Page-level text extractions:
_ _ _ _

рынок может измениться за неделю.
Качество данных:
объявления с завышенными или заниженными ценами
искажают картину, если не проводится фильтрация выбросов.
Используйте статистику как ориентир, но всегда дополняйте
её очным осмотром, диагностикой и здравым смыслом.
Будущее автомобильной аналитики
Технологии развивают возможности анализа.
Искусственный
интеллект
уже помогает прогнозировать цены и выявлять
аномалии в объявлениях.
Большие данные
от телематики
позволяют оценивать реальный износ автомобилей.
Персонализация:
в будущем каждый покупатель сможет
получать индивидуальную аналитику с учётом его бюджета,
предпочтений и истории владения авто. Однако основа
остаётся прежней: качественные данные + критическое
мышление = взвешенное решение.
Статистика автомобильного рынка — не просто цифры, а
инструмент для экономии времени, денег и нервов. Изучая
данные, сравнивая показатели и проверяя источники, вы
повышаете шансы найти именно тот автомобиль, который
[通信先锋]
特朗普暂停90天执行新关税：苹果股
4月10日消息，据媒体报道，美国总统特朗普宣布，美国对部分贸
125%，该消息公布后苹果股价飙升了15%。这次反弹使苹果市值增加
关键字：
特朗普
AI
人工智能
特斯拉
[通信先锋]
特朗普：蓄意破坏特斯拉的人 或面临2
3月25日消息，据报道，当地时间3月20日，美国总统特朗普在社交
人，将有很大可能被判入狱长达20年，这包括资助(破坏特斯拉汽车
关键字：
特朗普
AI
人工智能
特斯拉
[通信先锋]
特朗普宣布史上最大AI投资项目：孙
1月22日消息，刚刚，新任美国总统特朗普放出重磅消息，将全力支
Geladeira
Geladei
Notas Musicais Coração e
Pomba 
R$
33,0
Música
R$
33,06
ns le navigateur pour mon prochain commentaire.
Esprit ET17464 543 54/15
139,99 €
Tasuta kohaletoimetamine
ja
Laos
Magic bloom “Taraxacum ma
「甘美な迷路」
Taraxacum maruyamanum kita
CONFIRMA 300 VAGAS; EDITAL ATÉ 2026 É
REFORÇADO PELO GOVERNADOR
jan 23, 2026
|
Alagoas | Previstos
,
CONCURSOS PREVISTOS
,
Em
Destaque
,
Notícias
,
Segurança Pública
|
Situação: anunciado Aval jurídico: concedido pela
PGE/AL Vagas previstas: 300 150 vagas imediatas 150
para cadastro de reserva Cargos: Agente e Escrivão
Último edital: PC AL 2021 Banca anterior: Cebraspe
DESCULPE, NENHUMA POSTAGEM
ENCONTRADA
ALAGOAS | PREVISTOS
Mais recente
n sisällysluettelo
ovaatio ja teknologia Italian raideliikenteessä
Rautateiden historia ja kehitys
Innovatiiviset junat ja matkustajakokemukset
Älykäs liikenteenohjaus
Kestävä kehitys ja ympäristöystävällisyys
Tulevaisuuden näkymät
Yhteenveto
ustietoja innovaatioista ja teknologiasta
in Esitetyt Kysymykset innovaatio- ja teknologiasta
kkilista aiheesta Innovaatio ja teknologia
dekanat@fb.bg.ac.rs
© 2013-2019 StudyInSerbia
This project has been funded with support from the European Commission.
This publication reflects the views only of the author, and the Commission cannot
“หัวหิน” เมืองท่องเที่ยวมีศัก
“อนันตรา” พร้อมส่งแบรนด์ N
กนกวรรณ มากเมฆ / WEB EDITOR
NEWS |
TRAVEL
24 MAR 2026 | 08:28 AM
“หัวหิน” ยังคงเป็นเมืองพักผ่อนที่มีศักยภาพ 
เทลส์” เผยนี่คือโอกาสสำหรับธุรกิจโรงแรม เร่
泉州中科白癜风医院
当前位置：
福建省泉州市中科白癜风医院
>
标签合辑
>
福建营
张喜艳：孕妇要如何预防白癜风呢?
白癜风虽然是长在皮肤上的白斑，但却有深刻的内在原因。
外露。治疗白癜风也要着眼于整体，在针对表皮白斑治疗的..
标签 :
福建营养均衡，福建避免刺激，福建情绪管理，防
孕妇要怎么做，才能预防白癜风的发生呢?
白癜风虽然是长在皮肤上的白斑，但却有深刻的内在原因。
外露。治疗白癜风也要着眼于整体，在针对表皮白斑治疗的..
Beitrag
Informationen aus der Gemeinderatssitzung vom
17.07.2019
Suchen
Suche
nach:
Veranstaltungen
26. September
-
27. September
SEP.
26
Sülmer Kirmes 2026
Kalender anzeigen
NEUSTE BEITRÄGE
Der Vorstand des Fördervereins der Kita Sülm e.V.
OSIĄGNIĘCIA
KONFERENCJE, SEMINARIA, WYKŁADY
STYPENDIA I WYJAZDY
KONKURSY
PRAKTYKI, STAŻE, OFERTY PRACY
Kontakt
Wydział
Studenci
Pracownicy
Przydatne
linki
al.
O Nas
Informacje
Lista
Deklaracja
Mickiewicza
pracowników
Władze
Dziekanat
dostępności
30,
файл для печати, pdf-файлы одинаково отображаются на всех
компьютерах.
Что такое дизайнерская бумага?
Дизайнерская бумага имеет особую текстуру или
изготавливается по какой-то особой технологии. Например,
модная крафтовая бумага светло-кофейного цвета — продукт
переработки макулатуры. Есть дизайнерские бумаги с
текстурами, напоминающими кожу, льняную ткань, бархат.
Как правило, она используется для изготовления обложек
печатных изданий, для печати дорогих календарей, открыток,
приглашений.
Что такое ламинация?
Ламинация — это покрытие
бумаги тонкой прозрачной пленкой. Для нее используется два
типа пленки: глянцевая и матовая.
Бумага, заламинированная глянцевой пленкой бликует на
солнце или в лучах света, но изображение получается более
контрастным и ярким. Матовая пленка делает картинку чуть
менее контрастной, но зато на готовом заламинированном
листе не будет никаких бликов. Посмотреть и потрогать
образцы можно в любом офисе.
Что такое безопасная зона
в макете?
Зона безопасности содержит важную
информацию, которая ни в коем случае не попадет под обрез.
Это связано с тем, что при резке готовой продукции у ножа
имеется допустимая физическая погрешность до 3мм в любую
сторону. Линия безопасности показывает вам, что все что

_ _ _ _

**Directive:**
In the data above, find the line with "остаётся прежней: качественные" and the line with "CONFIRMA 300 VAGAS; EDITAL ATÉ 2026 É". Retype both, plus every line between them, exactly.

**Solution for this exercise:**
остаётся прежней: качественные данные + критическое
мышление = взвешенное решение.
Статистика автомобильного рынка — не просто цифры, а
инструмент для экономии времени, денег и нервов. Изучая
данные, сравнивая показатели и проверяя источники, вы
повышаете шансы найти именно тот автомобиль, который
[通信先锋]
特朗普暂停90天执行新关税：苹果股
4月10日消息，据媒体报道，美国总统特朗普宣布，美国对部分贸
125%，该消息公布后苹果股价飙升了15%。这次反弹使苹果市值增加
关键字：
特朗普
AI
人工智能
特斯拉
[通信先锋]
特朗普：蓄意破坏特斯拉的人 或面临2
3月25日消息，据报道，当地时间3月20日，美国总统特朗普在社交
人，将有很大可能被判入狱长达20年，这包括资助(破坏特斯拉汽车
关键字：
特朗普
AI
人工智能
特斯拉
[通信先锋]
特朗普宣布史上最大AI投资项目：孙
1月22日消息，刚刚，新任美国总统特朗普放出重磅消息，将全力支
Geladeira
Geladei
Notas Musicais Coração e
Pomba 
R$
33,0
Música
R$
33,06
ns le navigateur pour mon prochain commentaire.
Esprit ET17464 543 54/15
139,99 €
Tasuta kohaletoimetamine
ja
Laos
Magic bloom “Taraxacum ma
「甘美な迷路」
Taraxacum maruyamanum kita
CONFIRMA 300 VAGAS; EDITAL ATÉ 2026 É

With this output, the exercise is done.